Image Ever since Apple previewed a version of Mac OS X that used a completely different Finder interface, Mac users have fretted about the future of the Mac's venerable file browser.

Those concerns weren't baseless. Mac OS X does indeed offer a very different sort of Finder, one that will undoubtedly appeal to many Mac users and repel others. But it also provides all the functionality of the old Finder. And that means that those who prefer today's method of finding and copying files will be able to continue using their Mac more or less as they have. By default, however, the new Finder keeps to itself. When you double-click on a folder, the Finder window updates to display the contents of that folder.

Whether you prefer the old method or the new, here's what the new Finder will look like: the Finder's window has a row of buttons at the top, reminiscent of Mac OS 9's Sherlock 2 interface. If you click on one of these buttons, you'll be taken to a specific location on your Mac: the Computer button shows available drives and your network connection; Home takes you to your home folder (especially important if your Mac is used by several different people); Apps leads you to the home of all your programs; Docs to where you store your documents; Favorites to a collection of commonly visited parts of your Mac; and People to the folders of all the people with whom you share your Mac.

Next to these buttons is a View button, which lets you switch among three different ways of viewing the contents of a Finder window: List, Icon, and Browser. The List and Icon views are basically the same sorts of view your Finder has today; the Browser view is a multicolumn window that lets you view several levels of a hard drive at once. When you click on a folder in a column list, the contents of that folder are displayed in the next column to the right. If you click on a file, the Finder will try to display a preview of what's in that file a fast way of seeing if that JPEG image on your disk is the photograph you think it is.

Finally, at the top right of a Finder window is a Search box similar to those on Web pages at long last integrating search capability in the Finder rather than forcing users to launch a separate application in order to find items on their hard drives. (After all, what good is a Finder that can't find files?)

Below the row of large buttons is a blue "back" button that functions just like its equivalent in a Web browser: it lets you go back to where you've just been. Next to it is a pop-up menu that displays your current location; if you click on it, it displays other locations you've viewed recently.

The dock

Perhaps the most radical addition to the Mac OS interface in Mac OS X is the Dock, a strip that lives at the bottom of your screen and displays the contents of open windows (you can even opt to have it appear only when you move the cursor to the bottom of the screen, like the Windows task bar).
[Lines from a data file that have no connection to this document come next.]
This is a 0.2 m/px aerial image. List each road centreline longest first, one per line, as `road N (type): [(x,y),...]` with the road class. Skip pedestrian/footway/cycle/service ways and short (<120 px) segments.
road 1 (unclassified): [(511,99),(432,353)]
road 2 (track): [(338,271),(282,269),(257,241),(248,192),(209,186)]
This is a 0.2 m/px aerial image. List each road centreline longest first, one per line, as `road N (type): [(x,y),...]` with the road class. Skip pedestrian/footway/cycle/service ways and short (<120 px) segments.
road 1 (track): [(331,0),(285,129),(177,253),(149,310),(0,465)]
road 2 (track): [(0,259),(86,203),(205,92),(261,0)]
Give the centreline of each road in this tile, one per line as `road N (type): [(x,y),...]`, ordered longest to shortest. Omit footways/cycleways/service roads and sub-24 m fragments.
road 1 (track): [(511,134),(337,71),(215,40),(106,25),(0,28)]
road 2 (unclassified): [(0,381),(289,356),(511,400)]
The Dock can contain anything you want not just images representing minimized windows but also items you drag into it. That means folders, applications, documents even links to Web sites. Each item stored in the Dock has its own icon, which can be a thumbnail view of the contents of that item. Applications can also use a Dock icon to show information about the status of a window for example, a mail program's Dock icon could appear differently if you had new mail waiting. Clicking on an item in the Dock automatically opens its window in your workspace.

The last word

Just as Apple's distinctive hardware designs set the Macintosh free from the beige-box syndrome that plagues the rest of the computer industry, Mac OS X's bold new interface stands to do the same for Mac software. But Mac OS X is much more than a fresh coat of paint on the Mac's user interface and much more than a typical operating-system update. During the next year, the new Aqua interface and the technology behind it will begin to change the ways we experience our Macs.

It will take time for these changes to catch on, and only time will tell how favorably or how quickly the industry will respond. For now, however, the future looks very, very good.